▶ [Element position data]

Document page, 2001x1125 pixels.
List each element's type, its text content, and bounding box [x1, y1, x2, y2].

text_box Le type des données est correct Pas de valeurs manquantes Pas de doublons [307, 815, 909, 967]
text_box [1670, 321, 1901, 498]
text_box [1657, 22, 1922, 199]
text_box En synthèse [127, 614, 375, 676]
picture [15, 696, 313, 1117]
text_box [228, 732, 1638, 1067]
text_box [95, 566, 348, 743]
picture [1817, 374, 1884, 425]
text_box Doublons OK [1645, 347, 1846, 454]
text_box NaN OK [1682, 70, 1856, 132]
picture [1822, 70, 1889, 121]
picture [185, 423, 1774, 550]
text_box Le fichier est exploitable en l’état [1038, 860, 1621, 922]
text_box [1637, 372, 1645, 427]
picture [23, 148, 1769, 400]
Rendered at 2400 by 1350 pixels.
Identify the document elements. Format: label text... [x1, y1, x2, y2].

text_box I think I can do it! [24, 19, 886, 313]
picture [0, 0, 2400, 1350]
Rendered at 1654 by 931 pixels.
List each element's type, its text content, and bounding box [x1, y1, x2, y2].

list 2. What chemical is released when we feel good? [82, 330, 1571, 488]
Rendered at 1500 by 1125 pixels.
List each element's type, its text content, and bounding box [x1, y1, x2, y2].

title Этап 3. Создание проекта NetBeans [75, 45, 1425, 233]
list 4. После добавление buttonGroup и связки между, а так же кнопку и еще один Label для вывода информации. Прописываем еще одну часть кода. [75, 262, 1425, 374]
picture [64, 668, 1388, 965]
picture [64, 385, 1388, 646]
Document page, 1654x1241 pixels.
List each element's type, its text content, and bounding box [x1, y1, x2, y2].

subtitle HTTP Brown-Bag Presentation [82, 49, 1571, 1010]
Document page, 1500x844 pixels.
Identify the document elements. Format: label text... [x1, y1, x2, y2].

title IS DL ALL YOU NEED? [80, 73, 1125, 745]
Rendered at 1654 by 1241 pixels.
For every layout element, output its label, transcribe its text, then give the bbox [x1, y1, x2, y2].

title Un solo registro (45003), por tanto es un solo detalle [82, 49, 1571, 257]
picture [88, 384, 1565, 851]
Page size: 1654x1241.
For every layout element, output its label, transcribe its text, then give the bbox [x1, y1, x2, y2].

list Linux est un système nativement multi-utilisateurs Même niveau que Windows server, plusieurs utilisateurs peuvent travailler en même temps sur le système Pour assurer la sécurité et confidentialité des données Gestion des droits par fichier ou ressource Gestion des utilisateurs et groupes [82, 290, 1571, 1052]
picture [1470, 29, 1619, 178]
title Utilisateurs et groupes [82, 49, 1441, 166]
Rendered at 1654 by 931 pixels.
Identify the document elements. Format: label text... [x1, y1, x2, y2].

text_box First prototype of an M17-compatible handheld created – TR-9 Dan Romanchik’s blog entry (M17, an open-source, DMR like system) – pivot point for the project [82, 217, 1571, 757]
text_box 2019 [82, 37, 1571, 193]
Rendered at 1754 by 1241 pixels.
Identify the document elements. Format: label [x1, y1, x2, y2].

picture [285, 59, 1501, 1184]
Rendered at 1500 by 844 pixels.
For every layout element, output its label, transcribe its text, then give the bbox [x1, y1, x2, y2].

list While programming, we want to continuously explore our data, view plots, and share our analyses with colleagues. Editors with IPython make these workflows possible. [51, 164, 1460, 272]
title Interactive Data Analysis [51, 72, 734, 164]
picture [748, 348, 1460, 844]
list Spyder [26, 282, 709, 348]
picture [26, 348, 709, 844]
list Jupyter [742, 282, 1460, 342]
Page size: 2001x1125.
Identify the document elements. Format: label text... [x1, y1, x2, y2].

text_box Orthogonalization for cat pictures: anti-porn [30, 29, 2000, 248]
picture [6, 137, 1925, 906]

▶ [WORK TO BE COMPLETED]
Copy out the lines of the records that run from the line containing "Document page, 1654x1241 pixels." through the line containing "picture [285, 59, 1501, 1184]", both included, with nothing changed.

▶ [ANSWER FOR THIS EXERCISE]
Document page, 1654x1241 pixels.
List each element's type, its text content, and bounding box [x1, y1, x2, y2].

subtitle HTTP Brown-Bag Presentation [82, 49, 1571, 1010]
Document page, 1500x844 pixels.
Identify the document elements. Format: label text... [x1, y1, x2, y2].

title IS DL ALL YOU NEED? [80, 73, 1125, 745]
Rendered at 1654 by 1241 pixels.
For every layout element, output its label, transcribe its text, then give the bbox [x1, y1, x2, y2].

title Un solo registro (45003), por tanto es un solo detalle [82, 49, 1571, 257]
picture [88, 384, 1565, 851]
Page size: 1654x1241.
For every layout element, output its label, transcribe its text, then give the bbox [x1, y1, x2, y2].

list Linux est un système nativement multi-utilisateurs Même niveau que Windows server, plusieurs utilisateurs peuvent travailler en même temps sur le système Pour assurer la sécurité et confidentialité des données Gestion des droits par fichier ou ressource Gestion des utilisateurs et groupes [82, 290, 1571, 1052]
picture [1470, 29, 1619, 178]
title Utilisateurs et groupes [82, 49, 1441, 166]
Rendered at 1654 by 931 pixels.
Identify the document elements. Format: label text... [x1, y1, x2, y2].

text_box First prototype of an M17-compatible handheld created – TR-9 Dan Romanchik’s blog entry (M17, an open-source, DMR like system) – pivot point for the project [82, 217, 1571, 757]
text_box 2019 [82, 37, 1571, 193]
Rendered at 1754 by 1241 pixels.
Identify the document elements. Format: label [x1, y1, x2, y2].

picture [285, 59, 1501, 1184]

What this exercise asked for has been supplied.